## SUPPLIED RECORDS
----------

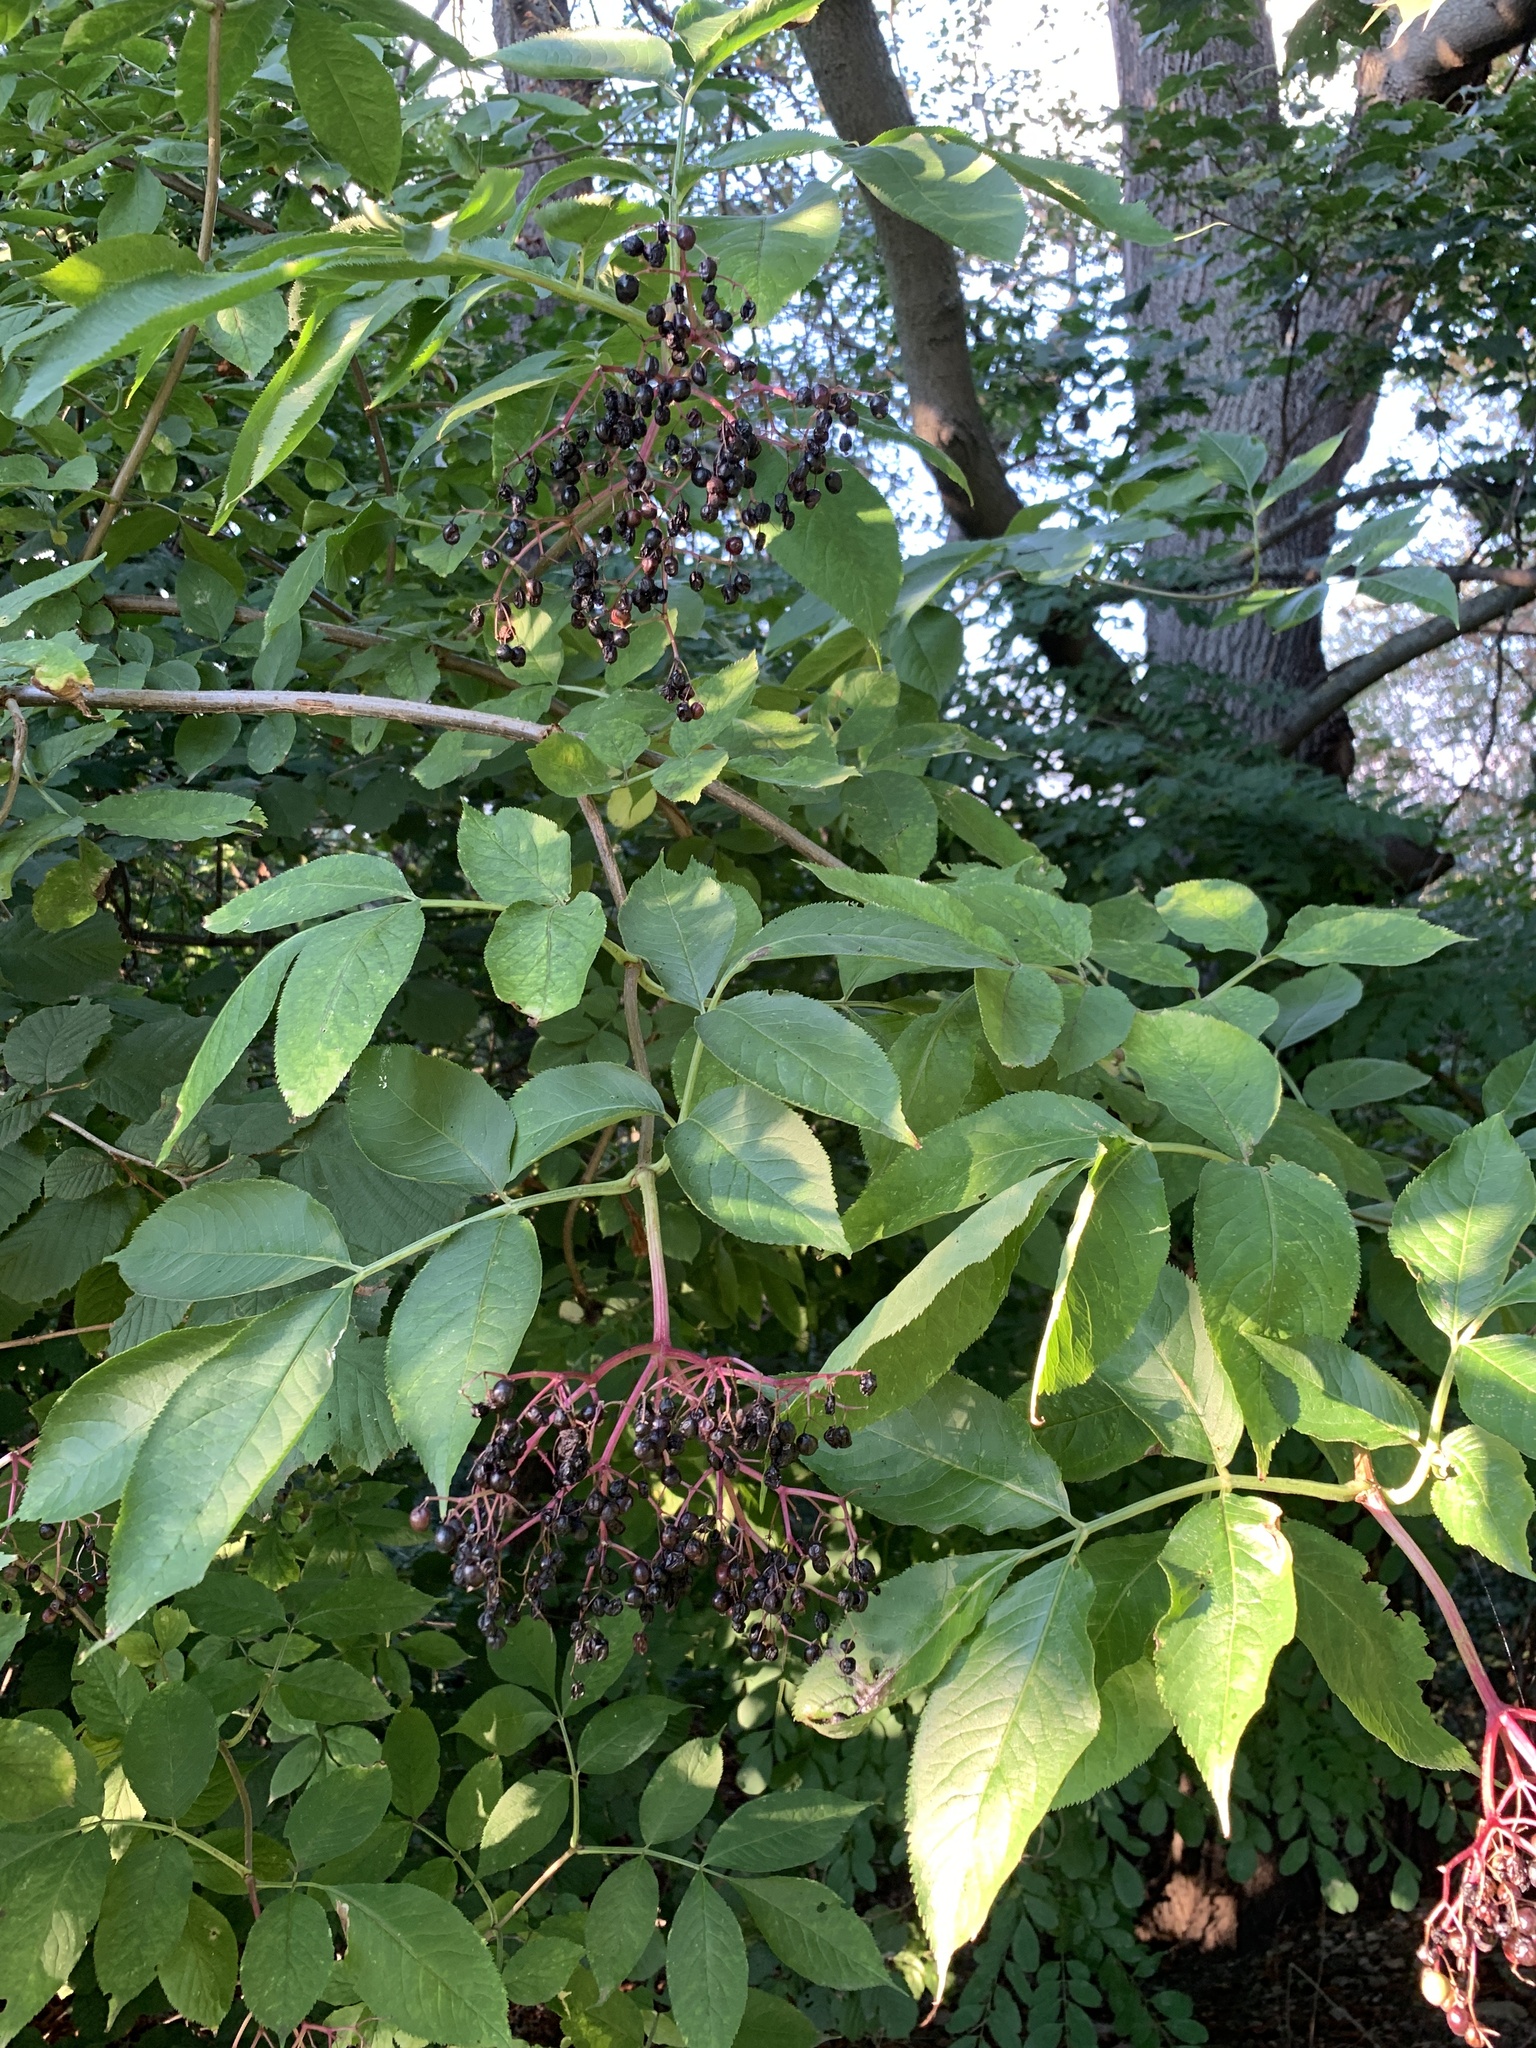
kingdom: Plantae
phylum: Tracheophyta
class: Magnoliopsida
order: Dipsacales
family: Viburnaceae
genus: Sambucus
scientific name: Sambucus nigra
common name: Elder
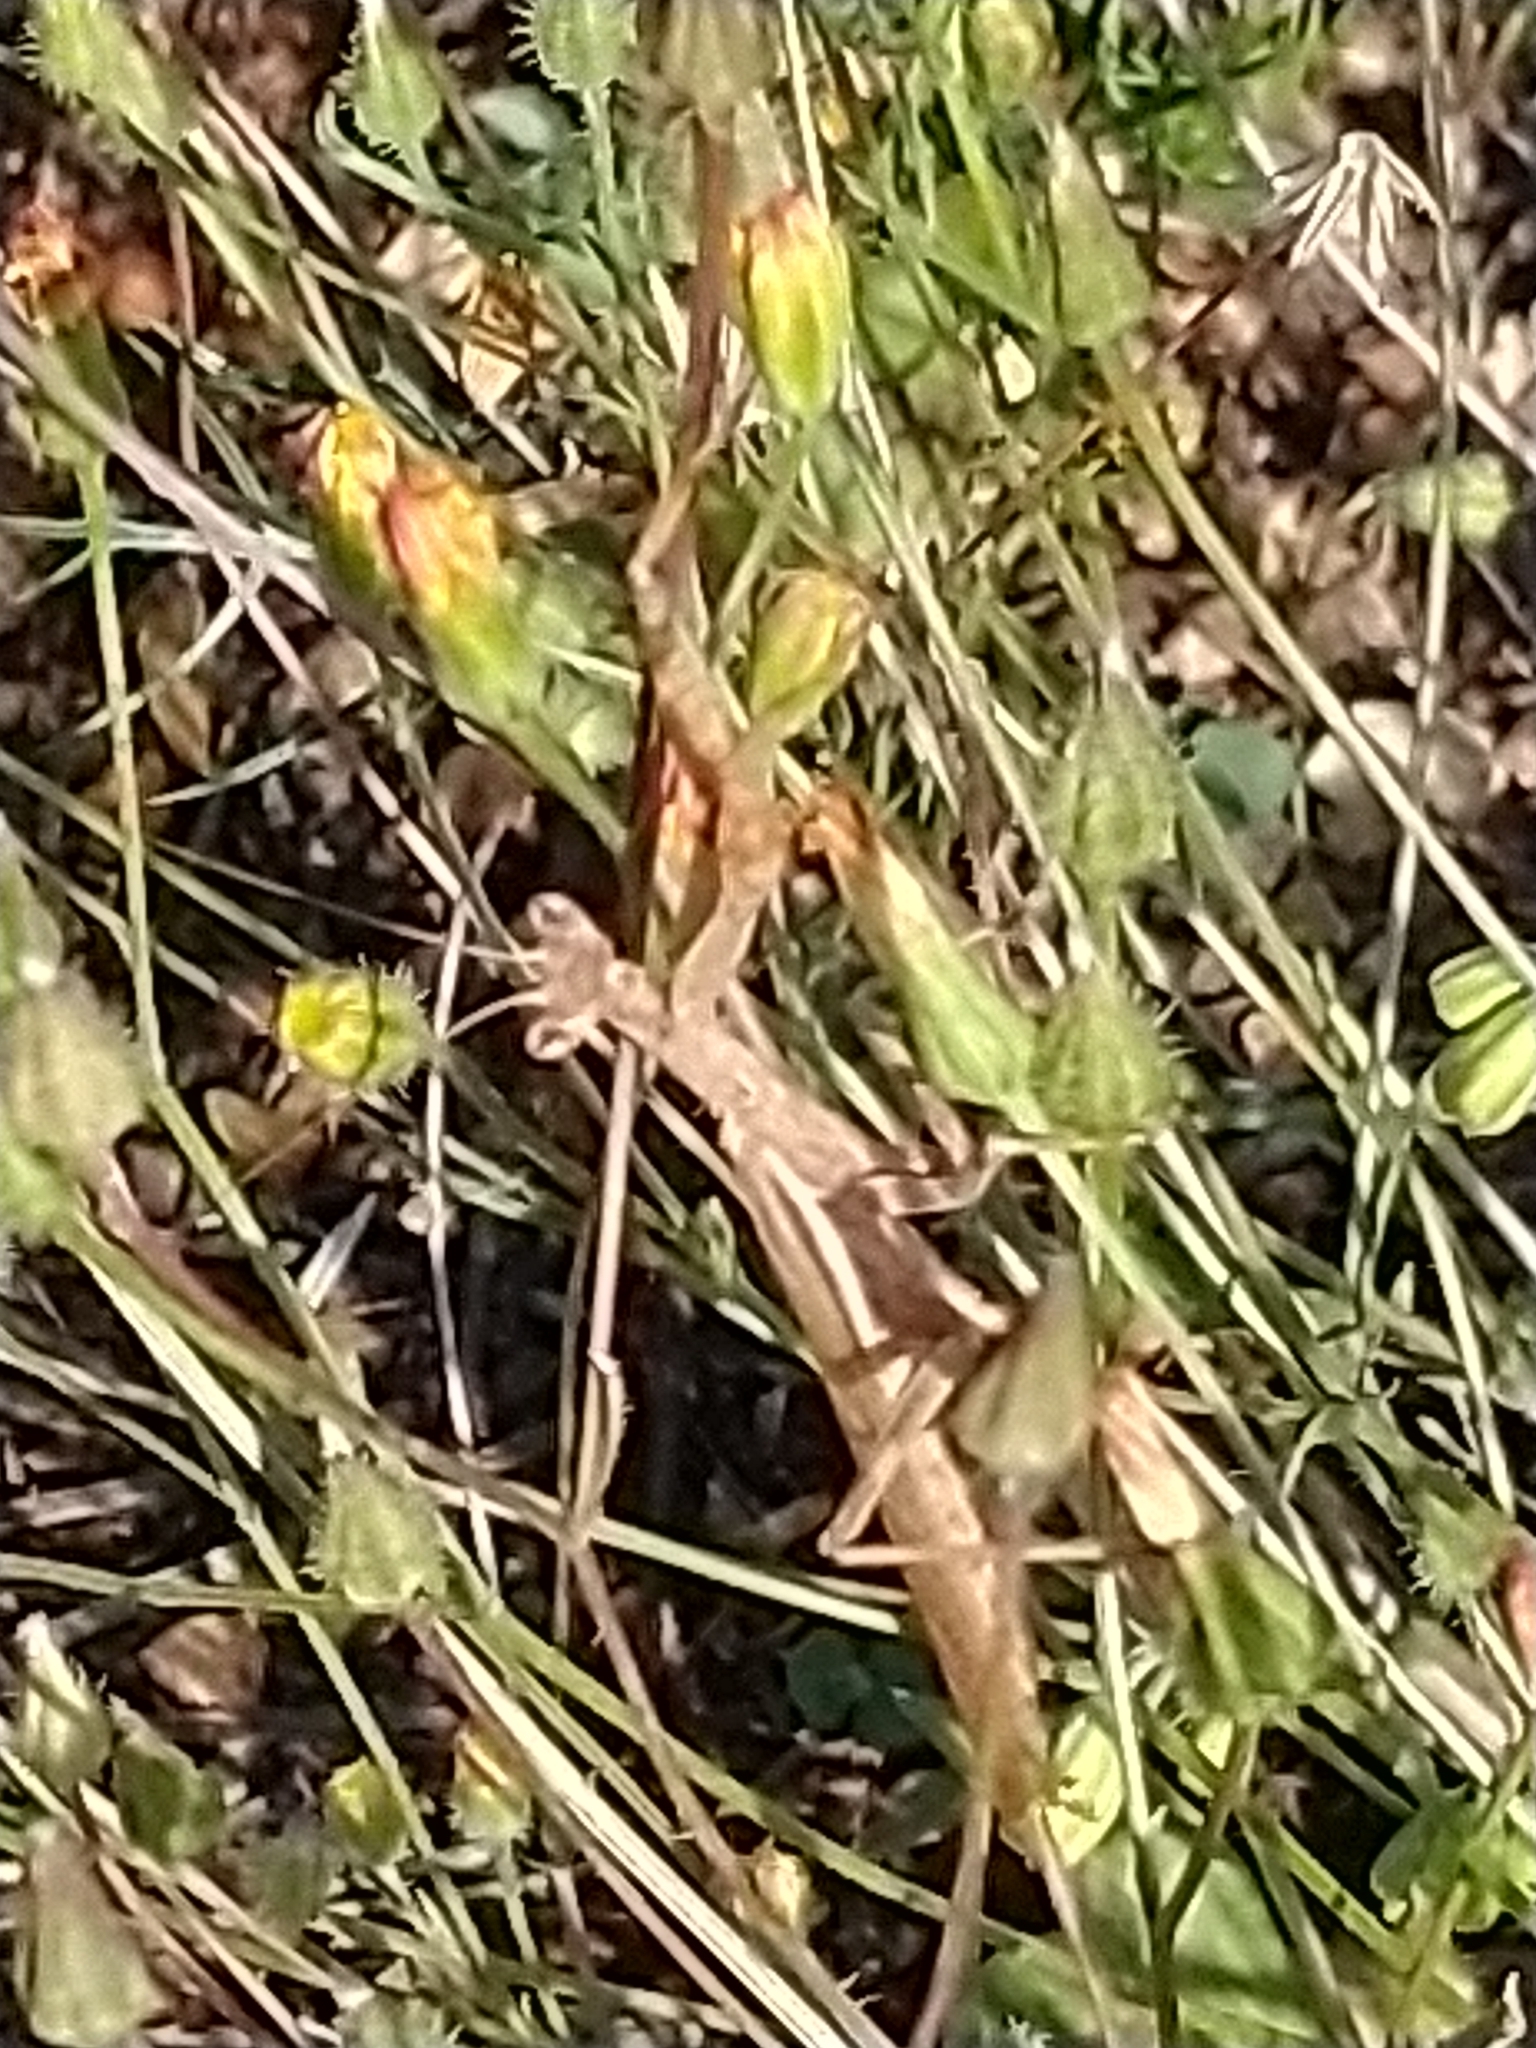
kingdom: Animalia
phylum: Arthropoda
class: Insecta
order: Mantodea
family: Amelidae
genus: Ameles
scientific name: Ameles heldreichi
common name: Heldreich's dwarf mantis
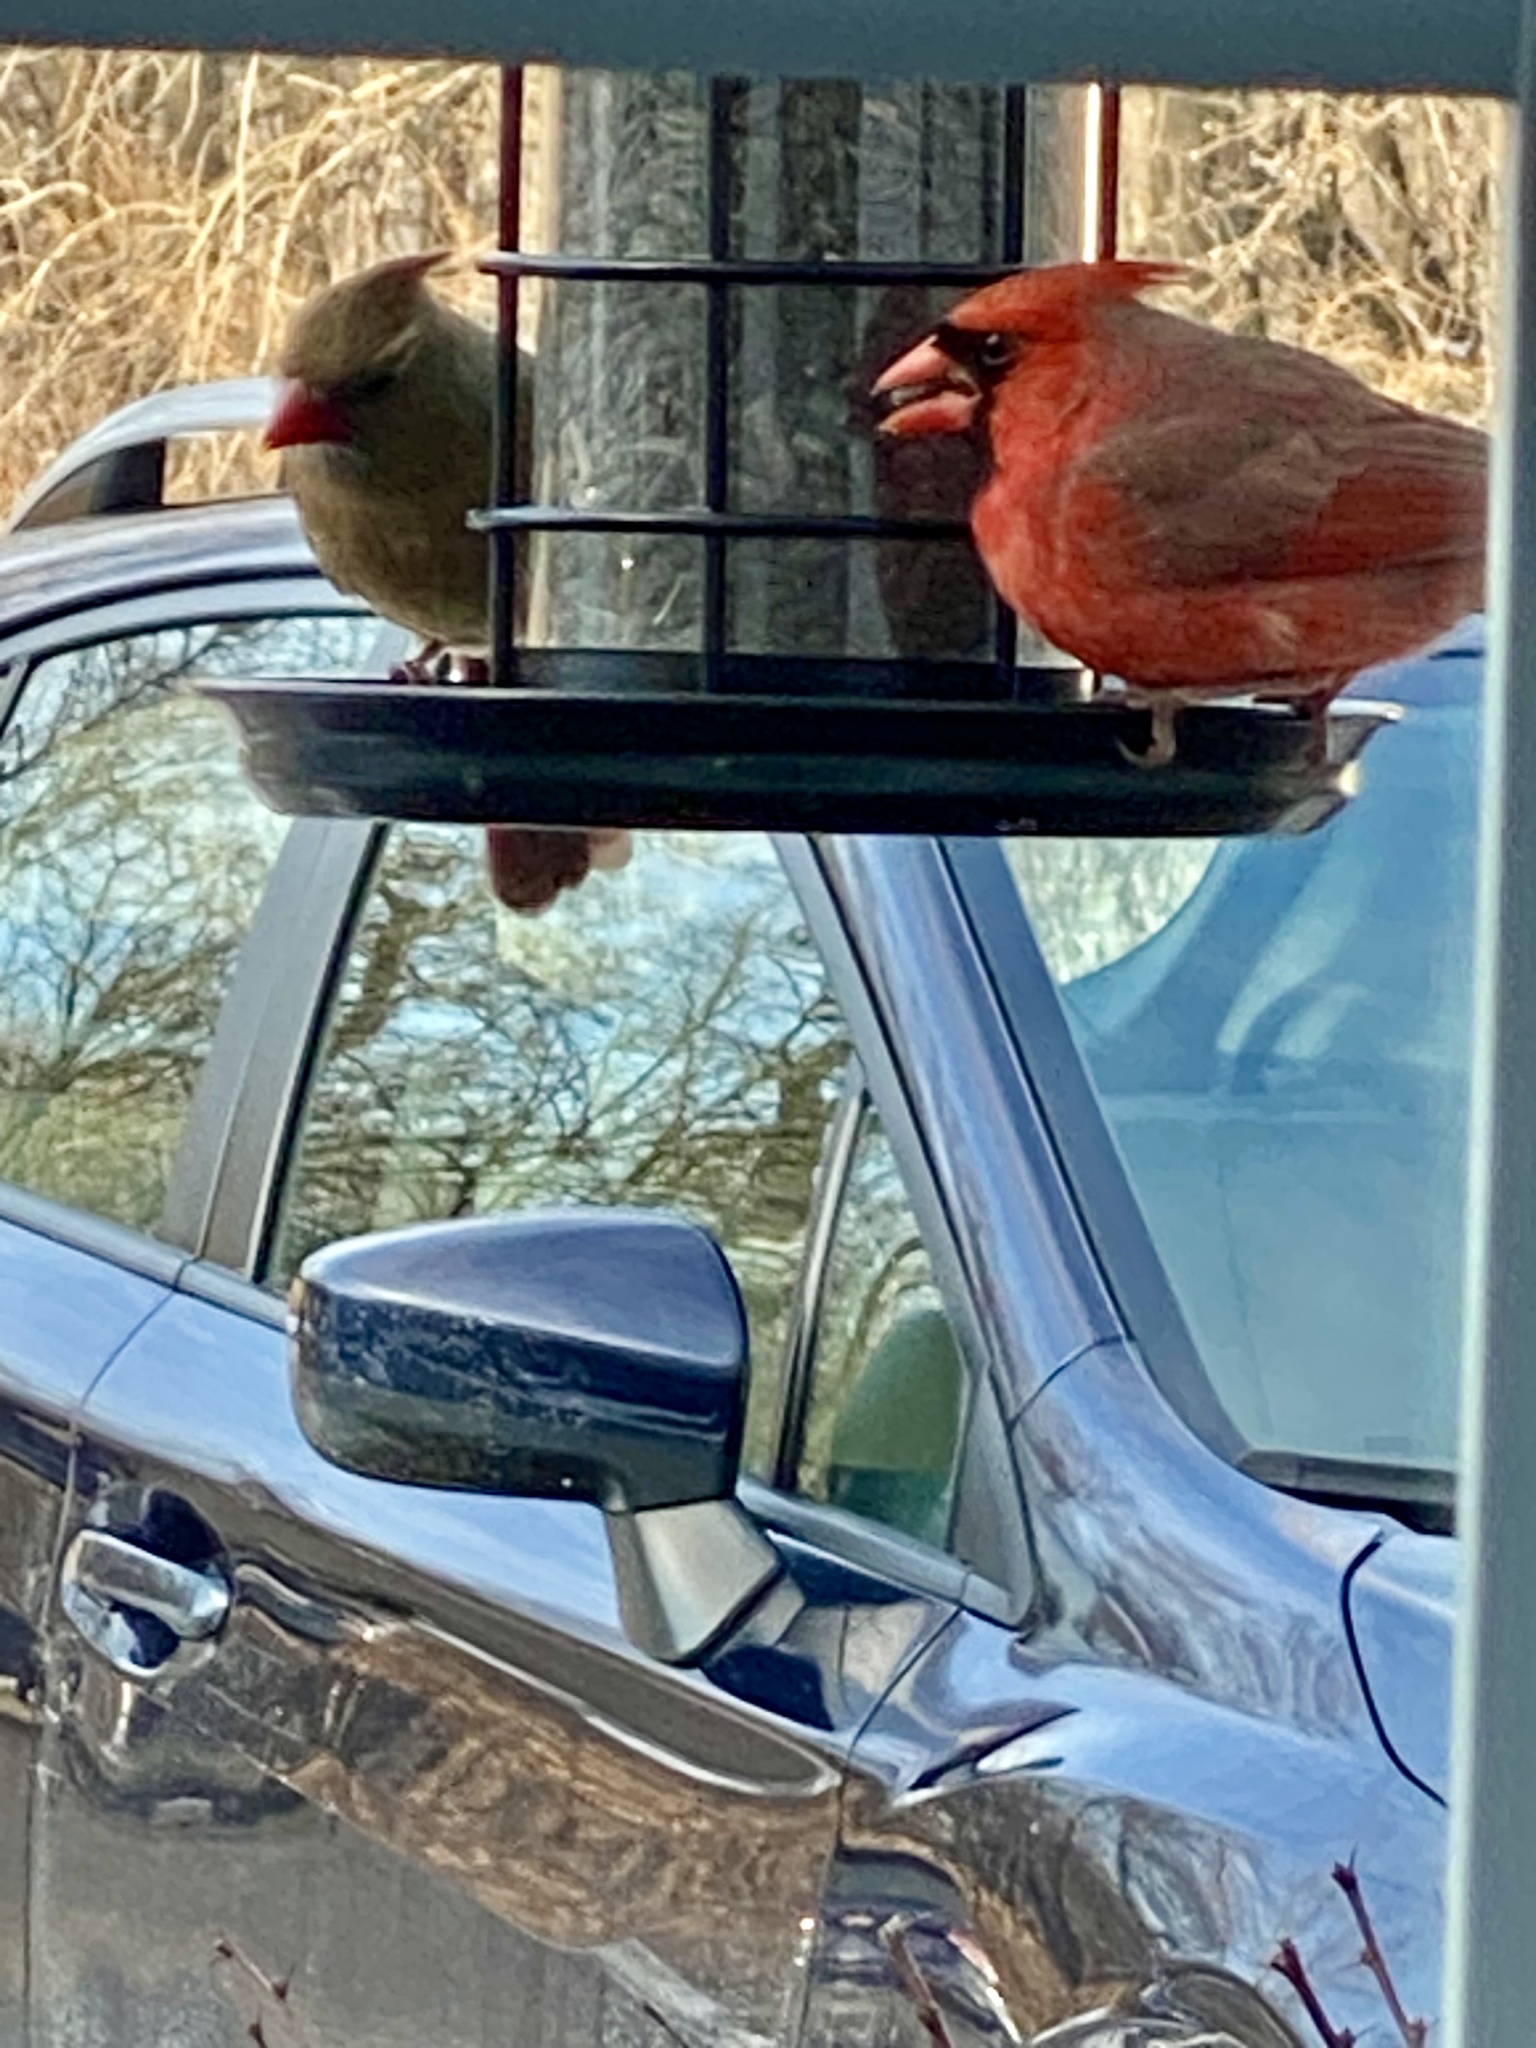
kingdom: Animalia
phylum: Chordata
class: Aves
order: Passeriformes
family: Cardinalidae
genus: Cardinalis
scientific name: Cardinalis cardinalis
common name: Northern cardinal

----------

## GIVEN INSTRUCTION
Pull out the lines of the records from the one that contains "order: Mantodea" through the end of the records, copying them exactly and leaving out the pictures.

## WRITTEN REPLY
order: Mantodea
family: Amelidae
genus: Ameles
scientific name: Ameles heldreichi
common name: Heldreich's dwarf mantis
kingdom: Animalia
phylum: Chordata
class: Aves
order: Passeriformes
family: Cardinalidae
genus: Cardinalis
scientific name: Cardinalis cardinalis
common name: Northern cardinal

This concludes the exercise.